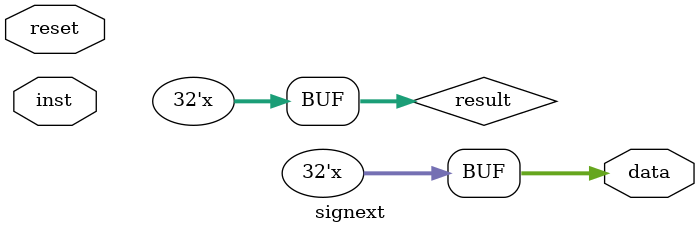
<source format=v>
`timescale 1ns / 1ps


module signext(
    input reset,
    input [15:0] inst,
    output [31:0] data
    );
    
    integer temp;
    reg [31:0] result;
    
    always @(inst)
    begin
        if (inst>=16'b1000000000000000)
            result = {16'b1111111111111111,inst};
        else
            result = {16'b0000000000000000,inst};
    end
    
    always @(*)
    begin
        if (reset)
            result = 32'bx;
    end
    
    assign data = result;
    
endmodule

</source>
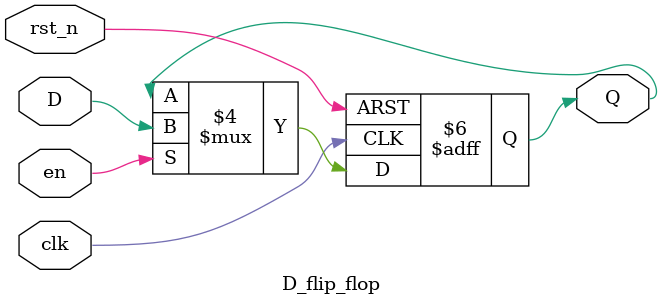
<source format=sv>
module D_flip_flop(
    input  logic clk,
    input  logic rst_n,
    input  logic en,
    input  logic D,
    output logic Q
);

always_ff@(posedge clk, negedge rst_n) begin
    if(!rst_n)      Q  <=  0;
    else if(en)     Q  <=  D;
    else            Q  <=  Q;
end
endmodule




</source>
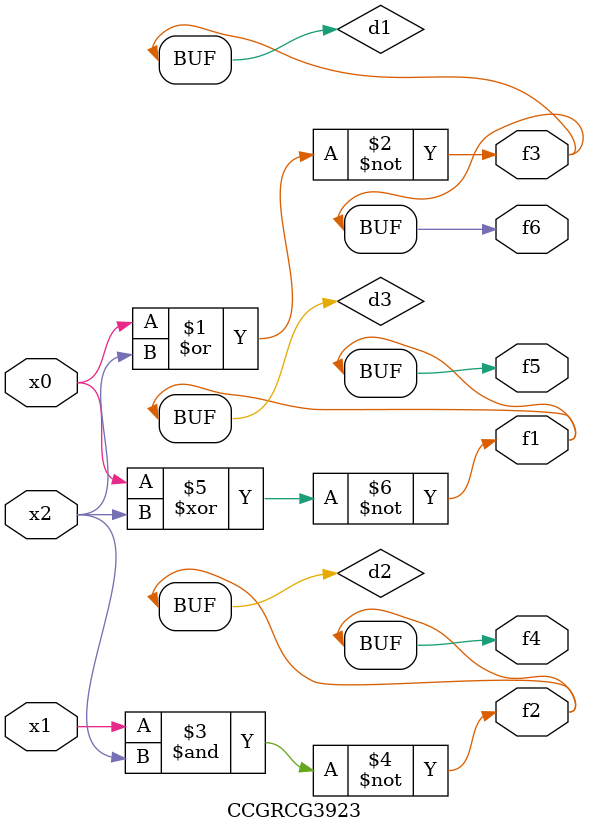
<source format=v>
module CCGRCG3923(
	input x0, x1, x2,
	output f1, f2, f3, f4, f5, f6
);

	wire d1, d2, d3;

	nor (d1, x0, x2);
	nand (d2, x1, x2);
	xnor (d3, x0, x2);
	assign f1 = d3;
	assign f2 = d2;
	assign f3 = d1;
	assign f4 = d2;
	assign f5 = d3;
	assign f6 = d1;
endmodule

</source>
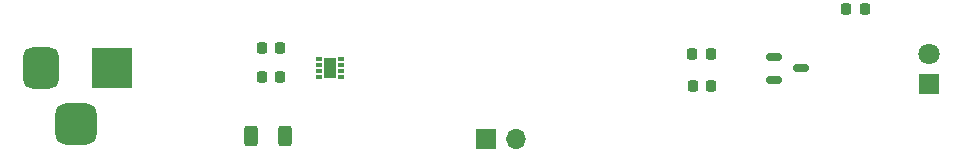
<source format=gbr>
%TF.GenerationSoftware,KiCad,Pcbnew,7.0.10*%
%TF.CreationDate,2024-11-23T20:10:39-08:00*%
%TF.ProjectId,charging-base rev1,63686172-6769-46e6-972d-626173652072,rev?*%
%TF.SameCoordinates,Original*%
%TF.FileFunction,Soldermask,Top*%
%TF.FilePolarity,Negative*%
%FSLAX46Y46*%
G04 Gerber Fmt 4.6, Leading zero omitted, Abs format (unit mm)*
G04 Created by KiCad (PCBNEW 7.0.10) date 2024-11-23 20:10:39*
%MOMM*%
%LPD*%
G01*
G04 APERTURE LIST*
G04 Aperture macros list*
%AMRoundRect*
0 Rectangle with rounded corners*
0 $1 Rounding radius*
0 $2 $3 $4 $5 $6 $7 $8 $9 X,Y pos of 4 corners*
0 Add a 4 corners polygon primitive as box body*
4,1,4,$2,$3,$4,$5,$6,$7,$8,$9,$2,$3,0*
0 Add four circle primitives for the rounded corners*
1,1,$1+$1,$2,$3*
1,1,$1+$1,$4,$5*
1,1,$1+$1,$6,$7*
1,1,$1+$1,$8,$9*
0 Add four rect primitives between the rounded corners*
20,1,$1+$1,$2,$3,$4,$5,0*
20,1,$1+$1,$4,$5,$6,$7,0*
20,1,$1+$1,$6,$7,$8,$9,0*
20,1,$1+$1,$8,$9,$2,$3,0*%
G04 Aperture macros list end*
%ADD10RoundRect,0.250000X-0.312500X-0.625000X0.312500X-0.625000X0.312500X0.625000X-0.312500X0.625000X0*%
%ADD11RoundRect,0.225000X0.225000X0.250000X-0.225000X0.250000X-0.225000X-0.250000X0.225000X-0.250000X0*%
%ADD12R,1.700000X1.700000*%
%ADD13O,1.700000X1.700000*%
%ADD14R,3.500000X3.500000*%
%ADD15RoundRect,0.750000X-0.750000X-1.000000X0.750000X-1.000000X0.750000X1.000000X-0.750000X1.000000X0*%
%ADD16RoundRect,0.875000X-0.875000X-0.875000X0.875000X-0.875000X0.875000X0.875000X-0.875000X0.875000X0*%
%ADD17R,1.800000X1.800000*%
%ADD18C,1.800000*%
%ADD19RoundRect,0.225000X-0.225000X-0.250000X0.225000X-0.250000X0.225000X0.250000X-0.225000X0.250000X0*%
%ADD20R,0.500000X0.300000*%
%ADD21R,1.050000X1.750000*%
%ADD22RoundRect,0.150000X-0.512500X-0.150000X0.512500X-0.150000X0.512500X0.150000X-0.512500X0.150000X0*%
G04 APERTURE END LIST*
D10*
%TO.C,R3*%
X128787500Y-105750000D03*
X131712500Y-105750000D03*
%TD*%
D11*
%TO.C,R4*%
X167750000Y-101500000D03*
X166200000Y-101500000D03*
%TD*%
D12*
%TO.C,J2*%
X148710000Y-106000000D03*
D13*
X151250000Y-106000000D03*
%TD*%
D11*
%TO.C,R2*%
X131249999Y-98240001D03*
X129699999Y-98240001D03*
%TD*%
D14*
%TO.C,J1*%
X117000000Y-100000000D03*
D15*
X111000000Y-100000000D03*
D16*
X114000000Y-104700000D03*
%TD*%
D17*
%TO.C,D1*%
X186250000Y-101274999D03*
D18*
X186250000Y-98734999D03*
%TD*%
D11*
%TO.C,R6*%
X180775000Y-95000000D03*
X179225000Y-95000000D03*
%TD*%
%TO.C,R1*%
X131250000Y-100750000D03*
X129700000Y-100750000D03*
%TD*%
D19*
%TO.C,R5*%
X166175000Y-98750000D03*
X167725000Y-98750000D03*
%TD*%
D20*
%TO.C,U1*%
X134600000Y-99187500D03*
X134600000Y-99687500D03*
X134600000Y-100187500D03*
X134600000Y-100687500D03*
X136400000Y-100687500D03*
X136400000Y-100187500D03*
X136400000Y-99687500D03*
X136400000Y-99187500D03*
D21*
X135500000Y-99937500D03*
%TD*%
D22*
%TO.C,Q1*%
X175387500Y-100000000D03*
X173112500Y-99050000D03*
X173112500Y-100950000D03*
%TD*%
M02*

</source>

Work order: Only the lines containing "input" are needed; copy each of them from the data.

Answer area:
    input reset,
    input [15:0] inst,
    input  logic clk,
    input  logic rst_n,
    input  logic en,
    input  logic D,
	input x0, x1, x2,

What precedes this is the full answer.